Avatar: The Last Airbender Creators Clarify Whether Comics and Novels Are Canon

The Avatar: The Last Airbender universe is expanding. Paramount founded Avatar Studios, headed by Avatar creators Michael Dante DiMartino and Bryan Konietzko, to create new stories in the same universe as the original Avatar and its sequel series, The Legend of Korra. Three animated movies are already in the works. However, before Avatar Studios' founding, Dark Horse Comics published a series of (very good) Avatar: The Last Airbender comics continuing the show's narrative after the series finale. A handful of The Legend of Korra comics followed after that. There has also been a series of novels chronicling the lives of the Avatars who preceded Aang.

But what does Avatar Studios' founding mean for these works' place in the canon? They were introduced as official "continuations" of Avatar: The Last Airbender. Will they be swept away to make room for the new Avatar Studios canon, as Disney did with the old Star Wars Expanded Universe (now Star Wars Legends) upon its purchase of the Star Wars franchise?

DiMartino touched on this while speaking to Comic Con Meta*Pod. His words should encourage fans of those Avatar comics as he says he and the Avatar Studios team are looking at those works as part of the established universe and trying to build upon them.

"We've been involved in all those main ancillary stories, so in our minds it's mostly canon," DiMartino said (transcription via Avatar News). "There's probably some stuff if we may go back, like: 'that doesn't totally line up with this', so there may be some little tweaks here and there, but as of right now we're proceeding as if all this stuff is part of the proper universe and hopefully building on it."

He also specified that they will not be adapting any of the comic books or novels into film or television at this time. "I think the thing we're not doing now– not saying this couldn't happen some day– is, like, we're not adapting the graphic novels into a [movie or] TV show, we're not adapting the YA novels into a movie or TV show," he said. "Again, that could happen in the future."

Konietzko chimed in with a tease. He added, "But we are feeding off of them."

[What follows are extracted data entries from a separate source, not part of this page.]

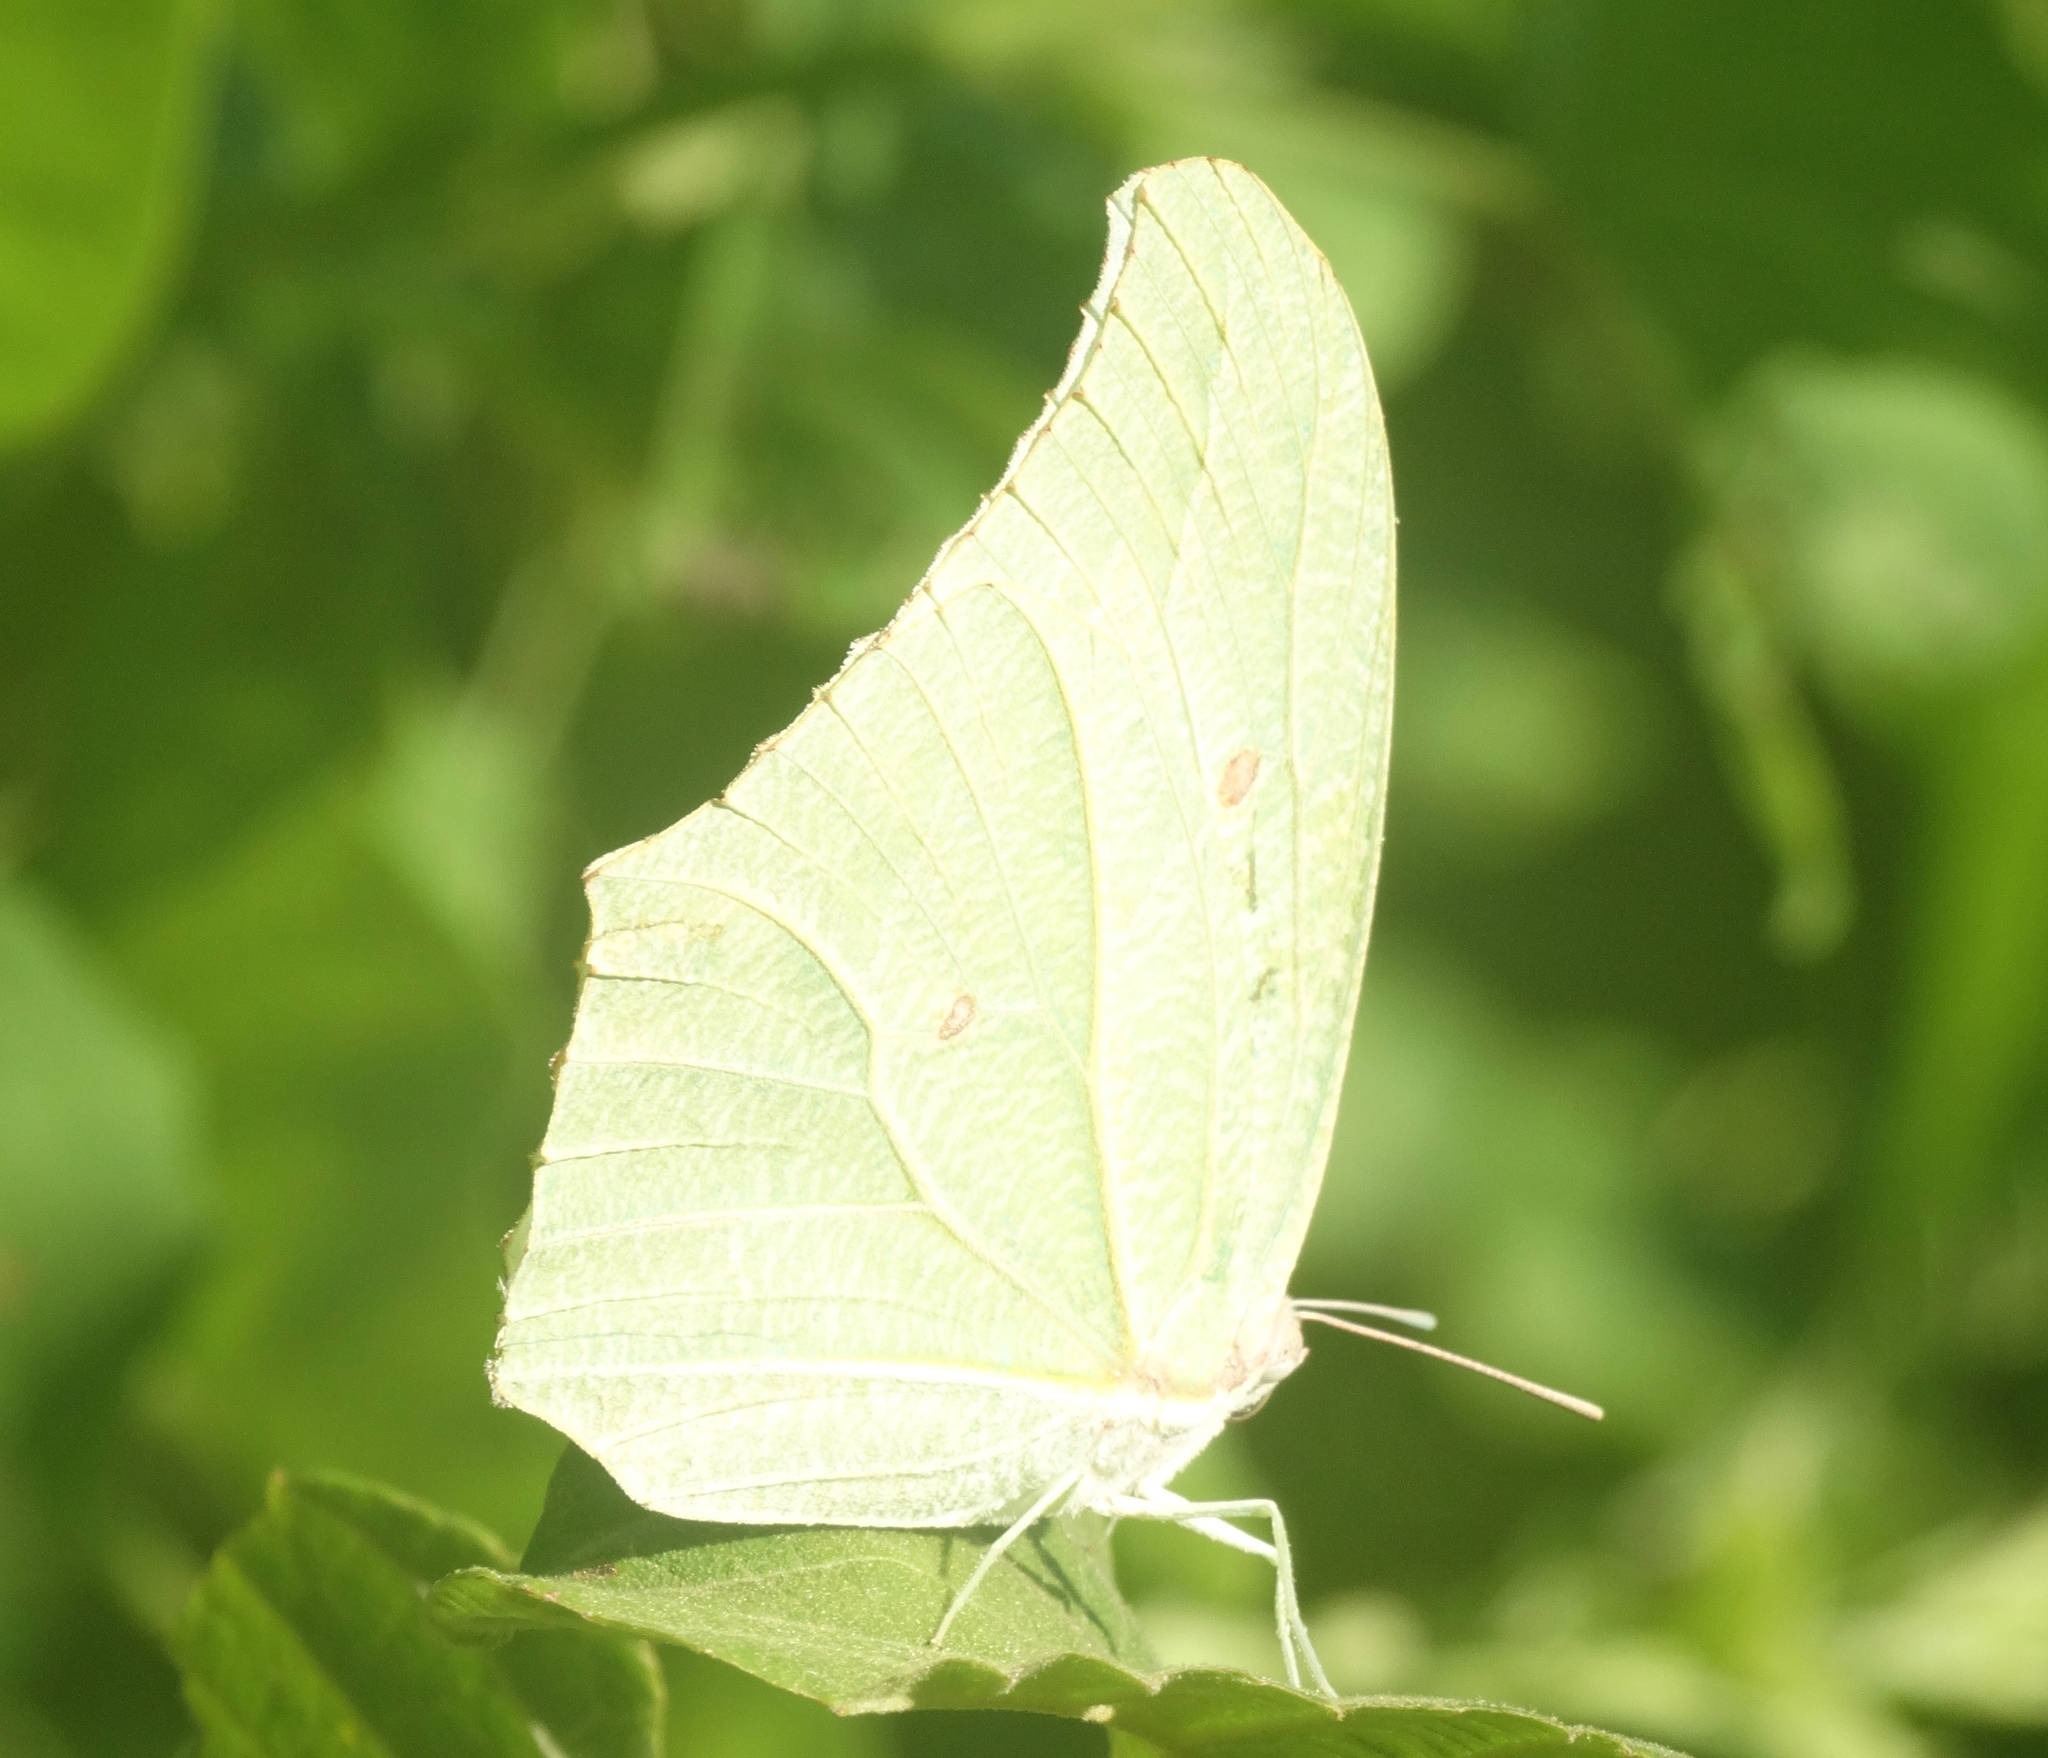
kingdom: Animalia
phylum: Arthropoda
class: Insecta
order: Lepidoptera
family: Pieridae
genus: Anteos
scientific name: Anteos clorinde
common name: White angled sulphur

For now, the Avatar: The Last Airbender comics remain canon, though there may be some retcons down the line. What's most interesting is that there are predictions that one of the upcoming movies will be a Zuko-centered film. What most fans seem to hope is that it will be about Zuko's mother, a tantalizing cliffhanger left unresolved at the end of the original series run. But the Avatar: The Last Airbender comic book The Search already told that story. If Avatar Studios isn't adapting any comics, then they're not going to retell that story. Perhaps they will build upon or feed off of it.